DENVER (AP) _ Gary Hart's re-entry into the presidential race has prompted Colorado Democratic leaders to consider drafting Gov. Roy Romer as a favorite-son candidate for the national convention, The Denver Post reported Sunday.

Party sources told The Post that the strategy would allow some Democrats to duck the question of whether they support Hart. Additionally, a delegation not committed to one of the major candidates would have more clout at a convention where no single contender has overwhelming support.

''At the beginning of the year, Gary Hart could have been president. Now Gary Hart cannot be president and people are saying, 'My God, I don't want to get involved in anyone's race,'' said Polly Baca, an Adams County Democrat and vice chairwoman of the Democratic National Committee.
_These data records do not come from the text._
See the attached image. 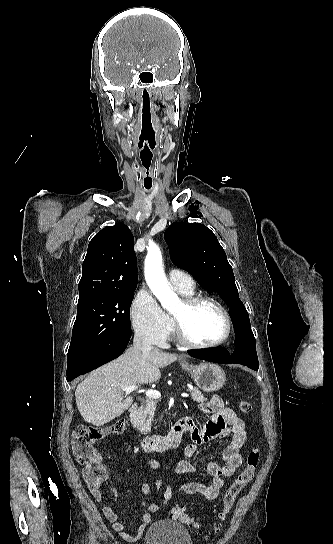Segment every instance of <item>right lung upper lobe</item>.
<instances>
[{
  "mask_svg": "<svg viewBox=\"0 0 333 544\" xmlns=\"http://www.w3.org/2000/svg\"><path fill=\"white\" fill-rule=\"evenodd\" d=\"M130 229L119 222L99 231L90 241L79 282V300L137 286V258Z\"/></svg>",
  "mask_w": 333,
  "mask_h": 544,
  "instance_id": "1",
  "label": "right lung upper lobe"
}]
</instances>
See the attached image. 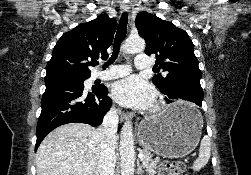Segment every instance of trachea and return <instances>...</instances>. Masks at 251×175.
Returning a JSON list of instances; mask_svg holds the SVG:
<instances>
[{
	"mask_svg": "<svg viewBox=\"0 0 251 175\" xmlns=\"http://www.w3.org/2000/svg\"><path fill=\"white\" fill-rule=\"evenodd\" d=\"M127 21H128V14L127 12H124L120 18L119 25L117 28L115 40H114V47H113V54L109 61L104 64L103 69H105L109 64H112L119 53L121 43L123 42L126 33H127ZM157 71V70H154Z\"/></svg>",
	"mask_w": 251,
	"mask_h": 175,
	"instance_id": "1",
	"label": "trachea"
}]
</instances>
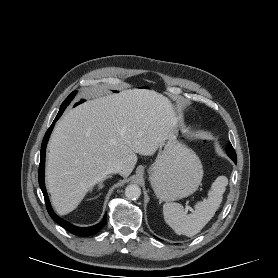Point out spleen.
<instances>
[{
  "mask_svg": "<svg viewBox=\"0 0 278 278\" xmlns=\"http://www.w3.org/2000/svg\"><path fill=\"white\" fill-rule=\"evenodd\" d=\"M227 183L228 179L225 176L217 177L208 192V198L197 203L195 210L190 214L184 212L181 204L165 203L163 206L165 222L177 235L187 237L196 235L215 215L222 202Z\"/></svg>",
  "mask_w": 278,
  "mask_h": 278,
  "instance_id": "3e777b00",
  "label": "spleen"
}]
</instances>
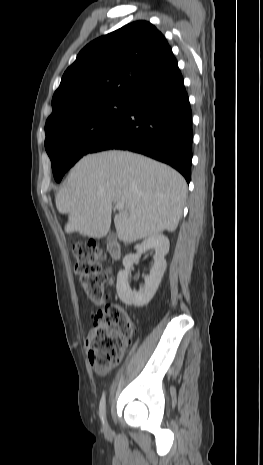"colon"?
<instances>
[{"label": "colon", "mask_w": 263, "mask_h": 465, "mask_svg": "<svg viewBox=\"0 0 263 465\" xmlns=\"http://www.w3.org/2000/svg\"><path fill=\"white\" fill-rule=\"evenodd\" d=\"M73 253L74 270L84 291L91 299L102 298L107 276L103 272L104 255L96 241L76 244ZM131 334V320L121 305L110 303L99 310L87 340L92 366L106 371L117 365Z\"/></svg>", "instance_id": "1"}]
</instances>
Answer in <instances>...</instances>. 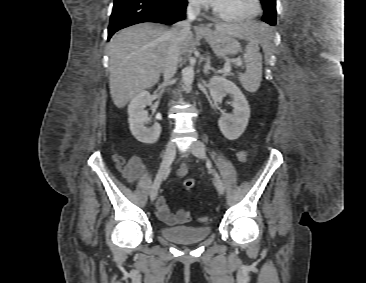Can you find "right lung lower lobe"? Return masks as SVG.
<instances>
[{"mask_svg":"<svg viewBox=\"0 0 366 283\" xmlns=\"http://www.w3.org/2000/svg\"><path fill=\"white\" fill-rule=\"evenodd\" d=\"M186 0H114L108 39L118 30L142 22L171 25L185 19Z\"/></svg>","mask_w":366,"mask_h":283,"instance_id":"obj_1","label":"right lung lower lobe"}]
</instances>
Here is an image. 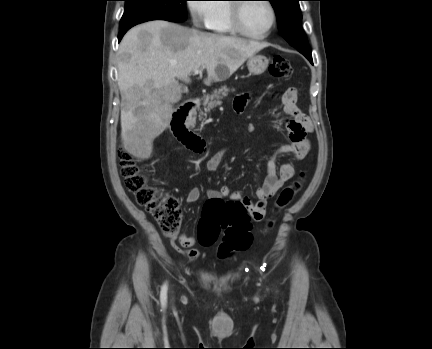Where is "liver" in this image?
<instances>
[{
	"label": "liver",
	"instance_id": "1",
	"mask_svg": "<svg viewBox=\"0 0 432 349\" xmlns=\"http://www.w3.org/2000/svg\"><path fill=\"white\" fill-rule=\"evenodd\" d=\"M144 34V35H143ZM268 43L202 32L162 20L130 29L118 50L121 138L125 149L149 158L153 141L167 127L181 98L177 79L207 70L206 85L219 81L218 66L232 75Z\"/></svg>",
	"mask_w": 432,
	"mask_h": 349
}]
</instances>
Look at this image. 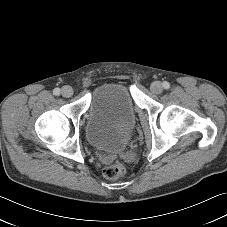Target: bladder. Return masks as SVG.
<instances>
[{
  "mask_svg": "<svg viewBox=\"0 0 227 227\" xmlns=\"http://www.w3.org/2000/svg\"><path fill=\"white\" fill-rule=\"evenodd\" d=\"M136 124L131 93L120 82L97 86L90 95L85 135L98 150L117 153L126 148Z\"/></svg>",
  "mask_w": 227,
  "mask_h": 227,
  "instance_id": "bladder-1",
  "label": "bladder"
}]
</instances>
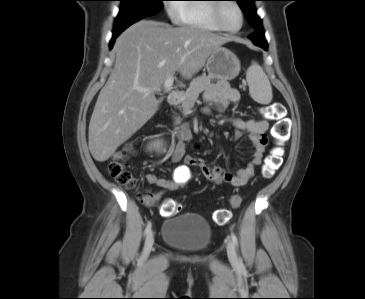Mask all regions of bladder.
<instances>
[{"mask_svg":"<svg viewBox=\"0 0 365 299\" xmlns=\"http://www.w3.org/2000/svg\"><path fill=\"white\" fill-rule=\"evenodd\" d=\"M161 240L169 247L189 254L205 252L212 242L209 222L201 215L183 213L163 223Z\"/></svg>","mask_w":365,"mask_h":299,"instance_id":"1","label":"bladder"}]
</instances>
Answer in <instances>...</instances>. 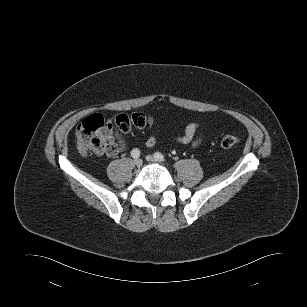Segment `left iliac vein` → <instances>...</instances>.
Masks as SVG:
<instances>
[{
  "instance_id": "left-iliac-vein-1",
  "label": "left iliac vein",
  "mask_w": 307,
  "mask_h": 307,
  "mask_svg": "<svg viewBox=\"0 0 307 307\" xmlns=\"http://www.w3.org/2000/svg\"><path fill=\"white\" fill-rule=\"evenodd\" d=\"M146 160L149 161V162H158V160L155 157H153L152 155L146 156Z\"/></svg>"
}]
</instances>
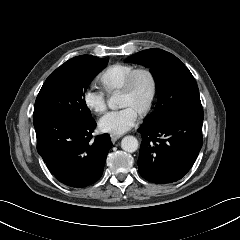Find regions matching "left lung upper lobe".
<instances>
[{"instance_id": "5c2ea615", "label": "left lung upper lobe", "mask_w": 240, "mask_h": 240, "mask_svg": "<svg viewBox=\"0 0 240 240\" xmlns=\"http://www.w3.org/2000/svg\"><path fill=\"white\" fill-rule=\"evenodd\" d=\"M126 60L150 68L157 83L158 100L155 111L144 124H159L177 116L203 118L197 83L176 56L161 49H148Z\"/></svg>"}]
</instances>
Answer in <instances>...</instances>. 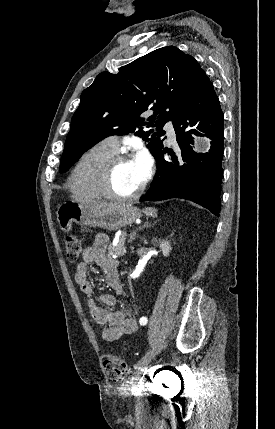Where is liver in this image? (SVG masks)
<instances>
[{"label":"liver","instance_id":"obj_1","mask_svg":"<svg viewBox=\"0 0 275 429\" xmlns=\"http://www.w3.org/2000/svg\"><path fill=\"white\" fill-rule=\"evenodd\" d=\"M74 201L82 204L85 207L91 208V209H102L106 207L113 206L114 204H108V203H102V202H84L77 197H73Z\"/></svg>","mask_w":275,"mask_h":429}]
</instances>
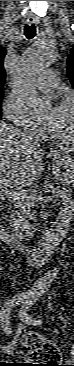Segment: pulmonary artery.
Here are the masks:
<instances>
[{
	"label": "pulmonary artery",
	"mask_w": 74,
	"mask_h": 366,
	"mask_svg": "<svg viewBox=\"0 0 74 366\" xmlns=\"http://www.w3.org/2000/svg\"><path fill=\"white\" fill-rule=\"evenodd\" d=\"M58 73L55 70L48 69L43 71L35 82V86L39 91H51L58 85Z\"/></svg>",
	"instance_id": "obj_1"
}]
</instances>
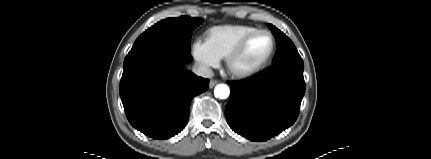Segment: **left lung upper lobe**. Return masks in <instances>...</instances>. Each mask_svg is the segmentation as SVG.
I'll list each match as a JSON object with an SVG mask.
<instances>
[{
    "mask_svg": "<svg viewBox=\"0 0 431 159\" xmlns=\"http://www.w3.org/2000/svg\"><path fill=\"white\" fill-rule=\"evenodd\" d=\"M277 42V51L273 60V65L284 62L303 63L293 42L275 26L268 24Z\"/></svg>",
    "mask_w": 431,
    "mask_h": 159,
    "instance_id": "obj_1",
    "label": "left lung upper lobe"
}]
</instances>
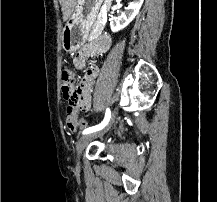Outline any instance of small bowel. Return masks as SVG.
<instances>
[{"mask_svg":"<svg viewBox=\"0 0 217 202\" xmlns=\"http://www.w3.org/2000/svg\"><path fill=\"white\" fill-rule=\"evenodd\" d=\"M110 45H111V37L109 35L102 34V35L98 36L97 38H95L94 40H92L91 42L86 44L79 51V53L77 54V56L74 59L75 67L79 68V69L82 68L84 66L85 59L87 56L102 54L109 49ZM98 72H99L98 68H90L86 72V74L83 78V83H82V88L85 91L84 92L85 95H89L88 94V88L90 87V85L93 84ZM84 106H87V107H85L83 109L88 111L90 109V106H96V101H84ZM66 116H76V121L79 119V114H78L77 109H76V114H66ZM85 125H83V126H85ZM81 127L82 126H80V128Z\"/></svg>","mask_w":217,"mask_h":202,"instance_id":"c3829d8e","label":"small bowel"}]
</instances>
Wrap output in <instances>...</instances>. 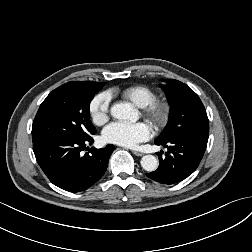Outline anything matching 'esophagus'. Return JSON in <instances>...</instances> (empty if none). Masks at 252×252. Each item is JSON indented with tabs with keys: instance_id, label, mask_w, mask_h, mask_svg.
Segmentation results:
<instances>
[{
	"instance_id": "1",
	"label": "esophagus",
	"mask_w": 252,
	"mask_h": 252,
	"mask_svg": "<svg viewBox=\"0 0 252 252\" xmlns=\"http://www.w3.org/2000/svg\"><path fill=\"white\" fill-rule=\"evenodd\" d=\"M132 153L136 156H143L142 152L136 151V150H132Z\"/></svg>"
}]
</instances>
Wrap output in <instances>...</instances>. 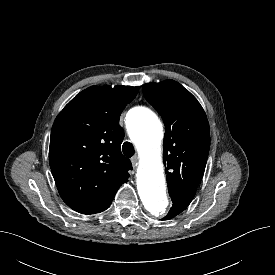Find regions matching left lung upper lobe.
<instances>
[{
	"label": "left lung upper lobe",
	"mask_w": 275,
	"mask_h": 275,
	"mask_svg": "<svg viewBox=\"0 0 275 275\" xmlns=\"http://www.w3.org/2000/svg\"><path fill=\"white\" fill-rule=\"evenodd\" d=\"M143 94L164 120L163 160L169 194L195 195L210 147L209 124L202 106L174 80L144 84Z\"/></svg>",
	"instance_id": "1"
}]
</instances>
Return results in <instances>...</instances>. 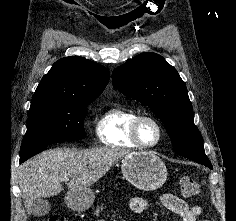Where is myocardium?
Returning a JSON list of instances; mask_svg holds the SVG:
<instances>
[{
	"instance_id": "f54148a6",
	"label": "myocardium",
	"mask_w": 236,
	"mask_h": 221,
	"mask_svg": "<svg viewBox=\"0 0 236 221\" xmlns=\"http://www.w3.org/2000/svg\"><path fill=\"white\" fill-rule=\"evenodd\" d=\"M144 121H149V122L153 123L155 125V127L157 128V132H158L157 139L155 142H153L151 144H146V143L142 142V140L140 139V136H139L140 126H141L142 122H144ZM163 135H164V130H163L162 124L154 116L139 115L131 123L130 138L139 148L150 149V148L156 147L161 142Z\"/></svg>"
}]
</instances>
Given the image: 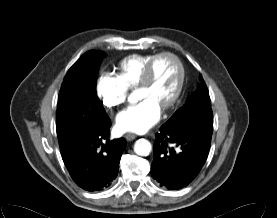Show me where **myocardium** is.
<instances>
[{
	"instance_id": "obj_1",
	"label": "myocardium",
	"mask_w": 277,
	"mask_h": 218,
	"mask_svg": "<svg viewBox=\"0 0 277 218\" xmlns=\"http://www.w3.org/2000/svg\"><path fill=\"white\" fill-rule=\"evenodd\" d=\"M164 57L172 59L175 62V64L177 65L178 70H179L178 82H177V85H176L174 91L172 92L170 97L161 105L162 109H168L181 96V93L183 91L184 84H185V78H186V70H185L184 63L177 54L172 53V52H161L159 54H156L151 59V61L148 63V65L145 69L144 75L138 84V87H146L151 83L155 65L161 58H164Z\"/></svg>"
}]
</instances>
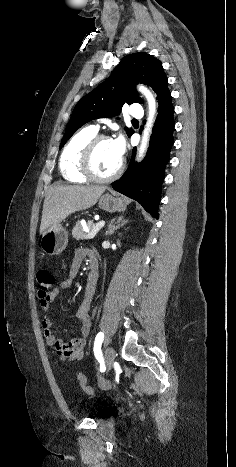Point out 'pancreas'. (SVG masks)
Listing matches in <instances>:
<instances>
[{
  "instance_id": "cf45deb5",
  "label": "pancreas",
  "mask_w": 236,
  "mask_h": 467,
  "mask_svg": "<svg viewBox=\"0 0 236 467\" xmlns=\"http://www.w3.org/2000/svg\"><path fill=\"white\" fill-rule=\"evenodd\" d=\"M87 225L91 229V231L95 227L93 221H88ZM72 236L76 240H83V239H88L89 234H87L83 230L81 223L77 222L76 225L74 226L73 230H72Z\"/></svg>"
}]
</instances>
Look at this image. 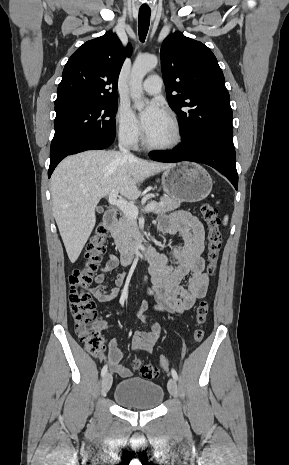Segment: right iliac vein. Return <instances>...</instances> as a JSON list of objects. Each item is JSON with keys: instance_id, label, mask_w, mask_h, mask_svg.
I'll list each match as a JSON object with an SVG mask.
<instances>
[{"instance_id": "obj_1", "label": "right iliac vein", "mask_w": 289, "mask_h": 465, "mask_svg": "<svg viewBox=\"0 0 289 465\" xmlns=\"http://www.w3.org/2000/svg\"><path fill=\"white\" fill-rule=\"evenodd\" d=\"M112 385V375L110 373H107L104 375L101 383V393L102 395H105L109 389L111 388Z\"/></svg>"}]
</instances>
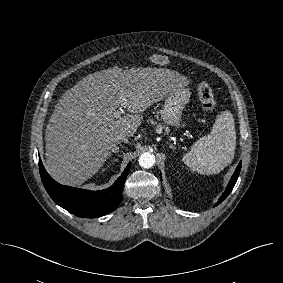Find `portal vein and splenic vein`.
<instances>
[{"mask_svg":"<svg viewBox=\"0 0 283 283\" xmlns=\"http://www.w3.org/2000/svg\"><path fill=\"white\" fill-rule=\"evenodd\" d=\"M123 112H124V110L120 108L119 110L113 112V116H114L115 118H120V117H121V114H122Z\"/></svg>","mask_w":283,"mask_h":283,"instance_id":"obj_1","label":"portal vein and splenic vein"}]
</instances>
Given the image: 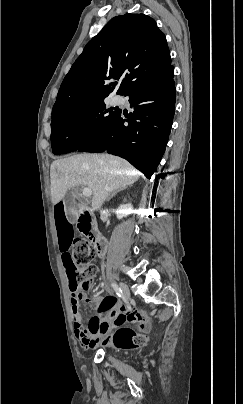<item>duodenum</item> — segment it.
I'll use <instances>...</instances> for the list:
<instances>
[{
	"label": "duodenum",
	"mask_w": 243,
	"mask_h": 404,
	"mask_svg": "<svg viewBox=\"0 0 243 404\" xmlns=\"http://www.w3.org/2000/svg\"><path fill=\"white\" fill-rule=\"evenodd\" d=\"M78 229L81 234L93 242L98 257H105L107 248L106 239L97 230L96 224L90 213L84 208H82L80 212Z\"/></svg>",
	"instance_id": "410a0bca"
}]
</instances>
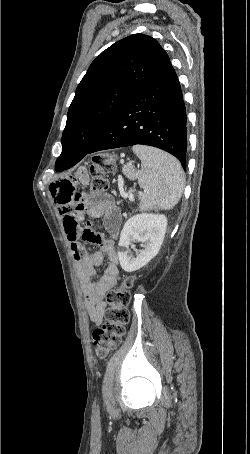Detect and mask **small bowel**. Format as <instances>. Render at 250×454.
<instances>
[{"mask_svg":"<svg viewBox=\"0 0 250 454\" xmlns=\"http://www.w3.org/2000/svg\"><path fill=\"white\" fill-rule=\"evenodd\" d=\"M88 183L86 173L80 171L76 177H62L51 184L50 191L70 242L79 281L84 290L90 321L100 325L103 321L107 291L115 287L119 279V258L115 247L122 215L113 197L109 194L89 196L76 193L77 188ZM85 218L102 219L110 238L82 227ZM82 241L98 245L97 250H87ZM107 258L104 273L96 278L95 268Z\"/></svg>","mask_w":250,"mask_h":454,"instance_id":"small-bowel-1","label":"small bowel"}]
</instances>
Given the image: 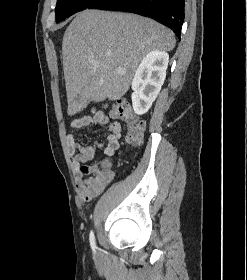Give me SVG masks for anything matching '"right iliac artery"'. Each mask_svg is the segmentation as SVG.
Returning <instances> with one entry per match:
<instances>
[{"mask_svg":"<svg viewBox=\"0 0 247 280\" xmlns=\"http://www.w3.org/2000/svg\"><path fill=\"white\" fill-rule=\"evenodd\" d=\"M89 240H90L91 248L95 252V250H96V243H95V237H94L93 231L90 232Z\"/></svg>","mask_w":247,"mask_h":280,"instance_id":"1","label":"right iliac artery"}]
</instances>
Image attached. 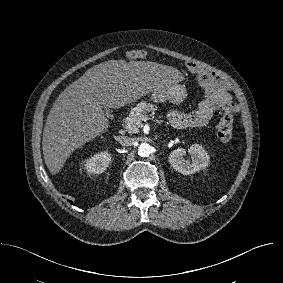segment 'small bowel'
<instances>
[{
    "instance_id": "c3829d8e",
    "label": "small bowel",
    "mask_w": 283,
    "mask_h": 283,
    "mask_svg": "<svg viewBox=\"0 0 283 283\" xmlns=\"http://www.w3.org/2000/svg\"><path fill=\"white\" fill-rule=\"evenodd\" d=\"M188 68L197 75L199 84L204 91V97L187 114L170 111L168 119L173 127L185 129L204 126L213 118L218 107L226 106L232 110L237 109V105L227 91L226 83L222 78L197 64L190 63Z\"/></svg>"
}]
</instances>
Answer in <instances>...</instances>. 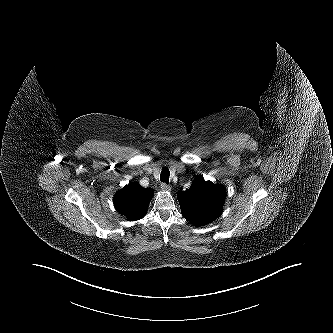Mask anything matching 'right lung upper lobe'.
<instances>
[{
  "mask_svg": "<svg viewBox=\"0 0 333 333\" xmlns=\"http://www.w3.org/2000/svg\"><path fill=\"white\" fill-rule=\"evenodd\" d=\"M153 190L137 183H129L114 196L115 208L130 221L141 219L147 213Z\"/></svg>",
  "mask_w": 333,
  "mask_h": 333,
  "instance_id": "right-lung-upper-lobe-1",
  "label": "right lung upper lobe"
}]
</instances>
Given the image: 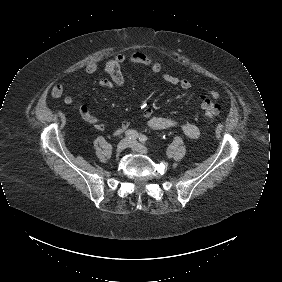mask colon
<instances>
[{
  "instance_id": "5ec220e1",
  "label": "colon",
  "mask_w": 282,
  "mask_h": 282,
  "mask_svg": "<svg viewBox=\"0 0 282 282\" xmlns=\"http://www.w3.org/2000/svg\"><path fill=\"white\" fill-rule=\"evenodd\" d=\"M201 108L209 120H214L220 114V106L207 96L200 97Z\"/></svg>"
}]
</instances>
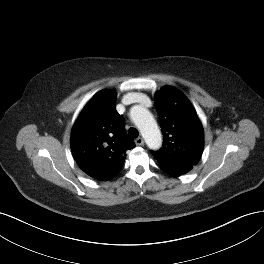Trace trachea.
Returning <instances> with one entry per match:
<instances>
[{"mask_svg": "<svg viewBox=\"0 0 264 264\" xmlns=\"http://www.w3.org/2000/svg\"><path fill=\"white\" fill-rule=\"evenodd\" d=\"M128 134L131 138H137L139 136L138 130L136 128H133V127L129 128Z\"/></svg>", "mask_w": 264, "mask_h": 264, "instance_id": "trachea-1", "label": "trachea"}]
</instances>
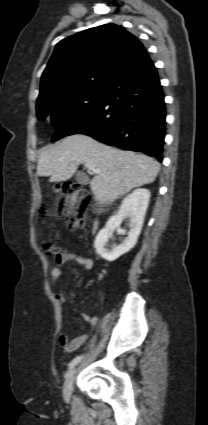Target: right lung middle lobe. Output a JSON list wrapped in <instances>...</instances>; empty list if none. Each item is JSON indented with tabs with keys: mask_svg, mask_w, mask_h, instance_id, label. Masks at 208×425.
Segmentation results:
<instances>
[{
	"mask_svg": "<svg viewBox=\"0 0 208 425\" xmlns=\"http://www.w3.org/2000/svg\"><path fill=\"white\" fill-rule=\"evenodd\" d=\"M106 95L104 89H82L55 98L37 102V117L49 118L53 124H59L64 118L77 115L102 101Z\"/></svg>",
	"mask_w": 208,
	"mask_h": 425,
	"instance_id": "dd1d6c3e",
	"label": "right lung middle lobe"
}]
</instances>
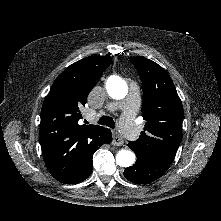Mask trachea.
<instances>
[{
  "instance_id": "trachea-1",
  "label": "trachea",
  "mask_w": 221,
  "mask_h": 221,
  "mask_svg": "<svg viewBox=\"0 0 221 221\" xmlns=\"http://www.w3.org/2000/svg\"><path fill=\"white\" fill-rule=\"evenodd\" d=\"M98 124L106 125V126H108L110 128H114L115 127V122H114L113 118L110 117V116H102L98 120Z\"/></svg>"
}]
</instances>
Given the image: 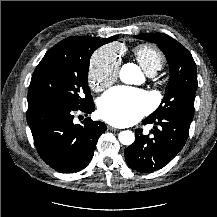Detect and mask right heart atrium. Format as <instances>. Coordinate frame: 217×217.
<instances>
[{
    "label": "right heart atrium",
    "mask_w": 217,
    "mask_h": 217,
    "mask_svg": "<svg viewBox=\"0 0 217 217\" xmlns=\"http://www.w3.org/2000/svg\"><path fill=\"white\" fill-rule=\"evenodd\" d=\"M120 65L119 53L115 46L106 45L92 55L88 70V81L96 91H103L117 79Z\"/></svg>",
    "instance_id": "right-heart-atrium-1"
}]
</instances>
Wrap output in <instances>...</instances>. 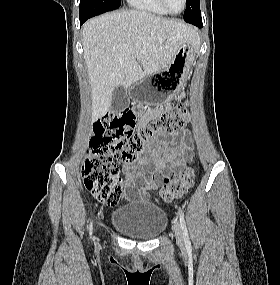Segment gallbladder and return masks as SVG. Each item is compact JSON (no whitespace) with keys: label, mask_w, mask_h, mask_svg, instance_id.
<instances>
[{"label":"gallbladder","mask_w":280,"mask_h":285,"mask_svg":"<svg viewBox=\"0 0 280 285\" xmlns=\"http://www.w3.org/2000/svg\"><path fill=\"white\" fill-rule=\"evenodd\" d=\"M130 100L124 87H115L112 93L111 110L121 112L129 106Z\"/></svg>","instance_id":"obj_1"}]
</instances>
Hart was a front-runner for the five weeks he was in the campaign last spring. He quit the race May 8 after reports surfaced about his relationship with Donna Rice of Miami. Hart re-entered the race earlier this month.

Discussions about putting Romer in as a favorite son candidate surfaced in September after U.S. Rep. Patricia Schroeder decided against seeking the Democratic presidential nomination.

After Hart jumped into the race again, the discussions were renewed, Baca told The Post.

''It's my feeling that Gary is not doing us much good,'' said Robert Traylor, a Grand Junction lawyer and chairman of the Mesa County Democratic Party.

The state's Democratic congressional delegation has been non-committal about Hart's candidacy.

Schroeder, who was one of Hart's two national directors in the original 1988 campaign, has declined public comment since Hart's re-entry on Dec. 15.

And the lingering $1.1 million debt from the 1984 presidential bid continues to rankle many. Much of Hart's original $4 million debt from that campaign was paid off for as little as 20 cents to 40 cents on the dollar.

Stuart McMichael of Custom Print Inc. of Arlington, Va., who is owed $33,000, told the Rocky Mountain News in Sunday's editions that he and other printers owed money are considering taking out ads in Washington, D.C., and New York daily newspapers to protest Hart's handling of the debt.

Sue Casey, a spokeswoman for Hart's renewed campaign, said the former Colorado senator intends to pay the debts.

''Gary is hopeful that if this campaign is successful, it will be a lot easier for us to raise that money and pay the debt,'' Casey said.